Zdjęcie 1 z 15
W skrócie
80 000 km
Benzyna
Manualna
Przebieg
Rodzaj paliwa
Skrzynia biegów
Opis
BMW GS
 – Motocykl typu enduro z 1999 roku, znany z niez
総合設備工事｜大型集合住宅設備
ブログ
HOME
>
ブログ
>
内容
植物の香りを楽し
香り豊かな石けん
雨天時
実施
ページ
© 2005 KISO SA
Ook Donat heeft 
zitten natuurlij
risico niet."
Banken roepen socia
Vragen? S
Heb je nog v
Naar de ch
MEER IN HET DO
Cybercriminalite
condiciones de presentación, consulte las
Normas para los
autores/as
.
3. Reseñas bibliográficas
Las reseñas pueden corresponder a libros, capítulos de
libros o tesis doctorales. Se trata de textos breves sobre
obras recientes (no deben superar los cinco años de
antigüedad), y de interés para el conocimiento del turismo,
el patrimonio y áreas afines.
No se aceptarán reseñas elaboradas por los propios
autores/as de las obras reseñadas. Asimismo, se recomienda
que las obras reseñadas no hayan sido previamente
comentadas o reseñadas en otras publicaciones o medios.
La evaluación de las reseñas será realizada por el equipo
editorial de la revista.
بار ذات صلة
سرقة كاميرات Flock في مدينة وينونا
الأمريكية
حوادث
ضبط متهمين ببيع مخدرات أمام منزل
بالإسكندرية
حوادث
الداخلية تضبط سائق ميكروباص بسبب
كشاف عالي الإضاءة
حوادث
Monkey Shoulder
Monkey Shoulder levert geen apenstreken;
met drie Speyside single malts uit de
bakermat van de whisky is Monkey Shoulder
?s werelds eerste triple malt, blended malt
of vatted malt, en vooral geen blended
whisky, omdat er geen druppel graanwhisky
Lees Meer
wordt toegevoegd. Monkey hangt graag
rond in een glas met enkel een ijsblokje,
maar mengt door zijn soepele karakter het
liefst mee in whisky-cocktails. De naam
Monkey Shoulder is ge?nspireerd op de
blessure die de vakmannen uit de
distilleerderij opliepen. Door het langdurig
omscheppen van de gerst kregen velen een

• • • • • • •

* _Instructions to follow_
Write out each record again, keeping every word as it is.

* _Response to the task_
Zdjęcie 1 z 15
W skrócie
80 000 km
Benzyna
Manualna
Przebieg
Rodzaj paliwa
Skrzynia biegów
Opis
BMW GS
 – Motocykl typu enduro z 1999 roku, znany z niez
総合設備工事｜大型集合住宅設備
ブログ
HOME
>
ブログ
>
内容
植物の香りを楽し
香り豊かな石けん
雨天時
実施
ページ
© 2005 KISO SA
Ook Donat heeft 
zitten natuurlij
risico niet."
Banken roepen socia
Vragen? S
Heb je nog v
Naar de ch
MEER IN HET DO
Cybercriminalite
condiciones de presentación, consulte las
Normas para los
autores/as
.
3. Reseñas bibliográficas
Las reseñas pueden corresponder a libros, capítulos de
libros o tesis doctorales. Se trata de textos breves sobre
obras recientes (no deben superar los cinco años de
antigüedad), y de interés para el conocimiento del turismo,
el patrimonio y áreas afines.
No se aceptarán reseñas elaboradas por los propios
autores/as de las obras reseñadas. Asimismo, se recomienda
que las obras reseñadas no hayan sido previamente
comentadas o reseñadas en otras publicaciones o medios.
La evaluación de las reseñas será realizada por el equipo
editorial de la revista.
بار ذات صلة
سرقة كاميرات Flock في مدينة وينونا
الأمريكية
حوادث
ضبط متهمين ببيع مخدرات أمام منزل
بالإسكندرية
حوادث
الداخلية تضبط سائق ميكروباص بسبب
كشاف عالي الإضاءة
حوادث
Monkey Shoulder
Monkey Shoulder levert geen apenstreken;
met drie Speyside single malts uit de
bakermat van de whisky is Monkey Shoulder
?s werelds eerste triple malt, blended malt
of vatted malt, en vooral geen blended
whisky, omdat er geen druppel graanwhisky
Lees Meer
wordt toegevoegd. Monkey hangt graag
rond in een glas met enkel een ijsblokje,
maar mengt door zijn soepele karakter het
liefst mee in whisky-cocktails. De naam
Monkey Shoulder is ge?nspireerd op de
blessure die de vakmannen uit de
distilleerderij opliepen. Door het langdurig
omscheppen van de gerst kregen velen een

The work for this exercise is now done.